Announcing NVIDIA DGX GH200: The First 100 Terabyte GPU Memory System

thumbnail

NVIDIA DGX GH200: The First 100 Terabyte GPU Memory System

  • NVIDIA introduces their newest GPU system, the DGX GH200, which is the first supercomputer to break the 100-terabyte barrier for memory accessible to GPUs over NVLink.
  • The DGX GH200 system is designed to empower scientists in need of an advanced platform that can solve extraordinary challenges.
  • The system is built with NVIDIA Grace Hopper Superchip and NVLink Switch System, which combines to form a giant data center-sized GPU.
  • The architecture allows for up to 256 GPUs in a DGX GH200 system, which provides nearly 500x more memory to the GPU shared memory programming model over NVLink compared to a single NVIDIA DGX A100 320 GB system.
  • NVIDIA Base Command provides an OS optimized for AI workloads, a cluster manager, and libraries that accelerate compute, storage, and network infrastructure.

NVLink Technology and Unified Memory Programming Model

  • NVLink technology was introduced in 2016, along with the Unified Memory Programming model with CUDA-6, designed to increase the memory available to GPU-accelerated workloads.
  • The core of every DGX system is a GPU complex on a baseboard interconnected with NVLink, allowing each GPU to access the other’s memory at NVLink speed.

NVIDIA Grace Hopper Superchip and NVLink Switch System

  • NVIDIA Grace Hopper Superchip combines the Grace and Hopper architectures using NVIDIA NVLink-C2C to deliver a CPU + GPU coherent memory model.
  • NVIDIA Grace CPU and Hopper GPU are interconnected with NVLink-C2C, providing 7x more bandwidth than PCIe Gen5 at one-fifth the power.
  • NVLink Switch System forms a two-level, non-blocking, fat-tree NVLink fabric to fully connect 256 Grace Hopper Superchips in a DGX GH200 system.
  • Every GPU in DGX GH200 can access the memory of other GPUs and extended GPU memory of all NVIDIA Grace CPUs at 900 GBps.

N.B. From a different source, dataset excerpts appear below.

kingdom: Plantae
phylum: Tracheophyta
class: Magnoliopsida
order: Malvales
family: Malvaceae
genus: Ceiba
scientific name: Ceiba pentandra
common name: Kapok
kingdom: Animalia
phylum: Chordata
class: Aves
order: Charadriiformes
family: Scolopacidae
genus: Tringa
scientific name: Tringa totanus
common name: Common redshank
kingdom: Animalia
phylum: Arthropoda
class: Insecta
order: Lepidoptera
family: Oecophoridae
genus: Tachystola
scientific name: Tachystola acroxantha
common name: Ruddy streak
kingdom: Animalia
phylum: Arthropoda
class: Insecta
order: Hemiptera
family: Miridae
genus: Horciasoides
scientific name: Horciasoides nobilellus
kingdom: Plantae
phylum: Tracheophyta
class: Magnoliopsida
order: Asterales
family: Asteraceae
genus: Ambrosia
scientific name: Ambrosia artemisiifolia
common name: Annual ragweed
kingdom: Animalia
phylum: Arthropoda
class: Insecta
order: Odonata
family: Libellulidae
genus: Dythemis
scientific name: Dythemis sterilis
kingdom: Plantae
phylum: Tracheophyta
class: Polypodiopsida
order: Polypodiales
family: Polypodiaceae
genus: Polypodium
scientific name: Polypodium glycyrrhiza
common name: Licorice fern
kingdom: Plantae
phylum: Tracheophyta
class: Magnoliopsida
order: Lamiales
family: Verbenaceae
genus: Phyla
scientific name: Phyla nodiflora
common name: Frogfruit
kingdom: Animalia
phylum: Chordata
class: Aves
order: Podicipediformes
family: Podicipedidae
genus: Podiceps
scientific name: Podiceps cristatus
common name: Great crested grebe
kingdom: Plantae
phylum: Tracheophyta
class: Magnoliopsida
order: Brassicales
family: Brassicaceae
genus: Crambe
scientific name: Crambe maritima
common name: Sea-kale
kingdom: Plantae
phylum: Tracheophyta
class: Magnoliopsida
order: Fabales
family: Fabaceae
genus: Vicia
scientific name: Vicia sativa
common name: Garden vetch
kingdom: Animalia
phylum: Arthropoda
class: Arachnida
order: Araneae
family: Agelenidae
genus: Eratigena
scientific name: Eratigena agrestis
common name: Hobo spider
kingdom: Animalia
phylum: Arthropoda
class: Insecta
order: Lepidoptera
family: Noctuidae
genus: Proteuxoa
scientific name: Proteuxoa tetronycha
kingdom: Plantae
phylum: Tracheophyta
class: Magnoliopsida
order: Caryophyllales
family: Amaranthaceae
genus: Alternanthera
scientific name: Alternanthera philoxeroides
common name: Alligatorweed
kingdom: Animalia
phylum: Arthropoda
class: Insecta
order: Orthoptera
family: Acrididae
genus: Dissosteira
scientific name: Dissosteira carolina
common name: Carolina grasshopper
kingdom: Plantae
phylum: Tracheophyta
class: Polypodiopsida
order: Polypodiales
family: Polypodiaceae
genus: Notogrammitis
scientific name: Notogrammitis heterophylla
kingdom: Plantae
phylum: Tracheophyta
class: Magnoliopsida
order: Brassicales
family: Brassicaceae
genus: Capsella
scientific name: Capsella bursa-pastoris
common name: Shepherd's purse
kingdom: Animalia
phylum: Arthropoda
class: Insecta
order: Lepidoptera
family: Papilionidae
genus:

Full-Stack NVIDIA Solution

  • DGX GH200 comes with NVIDIA Base Command, which includes an OS optimized for AI workloads, cluster manager, and libraries that accelerate compute, storage, and network infrastructure.
  • BlueField-3 DPUs can transform any enterprise computing environment into a secure and accelerated virtual private cloud, enabling organizations to run application workloads in secure, multi-tenant environments.

Supercharging AI and HPC Workloads

  • The power of BlueField-3 DPUs makes the DGX H100 the most performance-efficient training solution for enterprise workloads.
  • The DGX GH200 is a better solution for more advanced AI and HPC models that require massive memory for GPU shared memory programming.
  • NVIDIA is working to make DGX GH200 available at the end of this year.